Renewals or revivals are not only marked by the Holy Spirit’s activity in a gathering, but by the ripple effect of confession, reconciliation, charity, and justice that happen in the surrounding areas long after the gathering ends.
Stories of awakening remind me of the rich history of God renewing his people. The Bible is full of stories like 2 Kings 22 where God’s people literally rediscover Scripture and it starts a revival, or Acts 2 where God’s Spirit invades a prayer meeting and gives birth to an unstoppable movement.
What is interesting about these awakening, renewal moments is that they are so frequently connected to a certain type of desperate prayer that many call travailing prayer. To travail means to labor or give deep and often painful effort. Paul describes this kind of effort in Galatians 4:19 when he says,
My dear children, for whom I am again in the pains of childbirth until Christ is formed in you.

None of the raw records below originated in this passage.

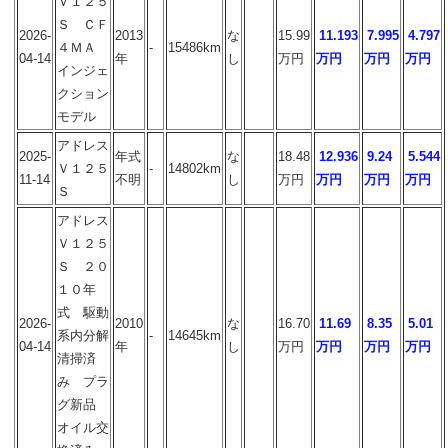
Ｖ１２５
Ｓ ＣＦ
2026-
2013
な
15.99
11.193
7.995
4.797
４ＭＡ
-
15486km
04-14
年
し
万円
万円
万円
万円
インジェ
クション
モデル
アドレス
2025-
年式
な
18.48
12.936
9.24
5.544
Ｖ１２５
-
14802km
11-14
不明
し
万円
万円
万円
万円
Ｓ
アドレス
Ｖ１２５
Ｓ ２０
１０年
式 駆動
2026-
2010
な
16.70
11.69
8.35
5.01
系内分解
-
14645km
04-14
年
し
万円
万円
万円
万円
清掃済
み プラ
グ新品
オイル交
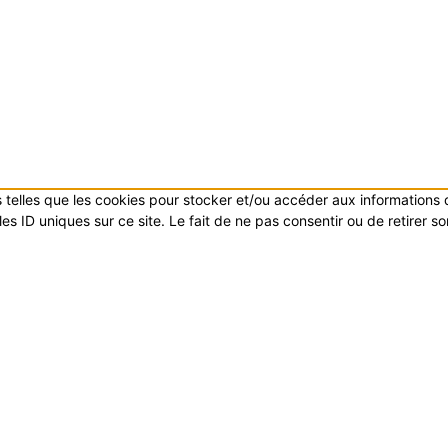
es telles que les cookies pour stocker et/ou accéder aux informations
s ID uniques sur ce site. Le fait de ne pas consentir ou de retirer s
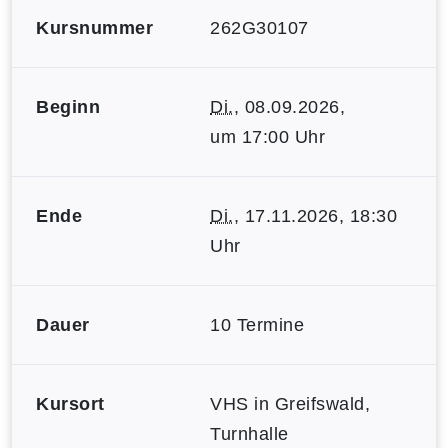
Kursnummer
262G30107
Beginn
Di.
, 08.09.2026,
um 17:00 Uhr
Ende
Di.
, 17.11.2026, 18:30
Uhr
Dauer
10 Termine
Kursort
VHS in Greifswald,
Turnhalle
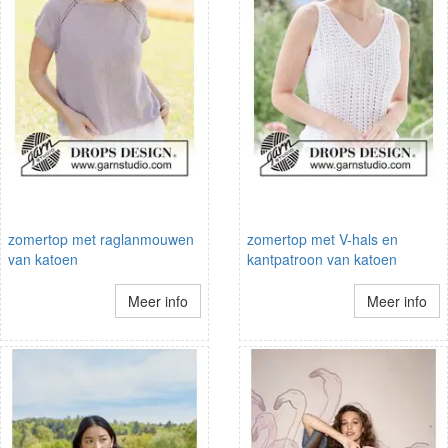
zomertop met raglanmouwen
zomertop met V-hals en
van katoen
kantpatroon van katoen
Meer info
Meer info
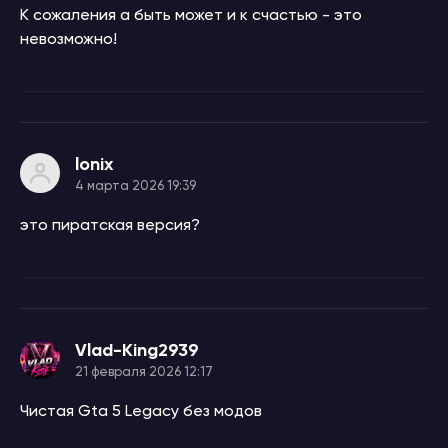
К сожаления а быть может и к счастью - это
невозможно!
lonix
4 марта 2026 19:39
это пиратская версия?
Vlad-King2939
21 февраля 2026 12:17
Чистая Gta 5 Legacy без модов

Paul understood the persistent labor of prayer. Prayer is certainly the place where God takes away the heavy things that weigh on us, but it is also a place where God gives us new, holy weights to carry—the burdens of carrying God’s heart for a world that needs awakening. This is the same kind of weight that the prophet Isaiah carried when he said,
You who call on the Lord, give yourselves no rest, and give him no rest till he establishes Jerusalem and makes her the praise of the earth. Isaiah 62:6b-7
This is the same kind of weight that the prophet Jeremiah carried when he said,
Is any suffering like my suffering that was inflicted on me, that the Lord brought on me… Lamentations 1:12b
This is the same kind of weight that Jesus carried when Luke 22:44 says,
…being in anguish, he prayed more earnestly, and his sweat was like drops of blood falling to the ground.
I’ve heard it said that the first blood of atonement were the drops of blood Jesus shed in prayer. May his Spirit wake us up to the great needs around us and give us zeal, persistence and the singular focus to contend for God’s Spirit to fill our homes, churches, cities, and world.
What would it look like to write songs of travailing prayer?
How could a community use worship to contend together for an awakening?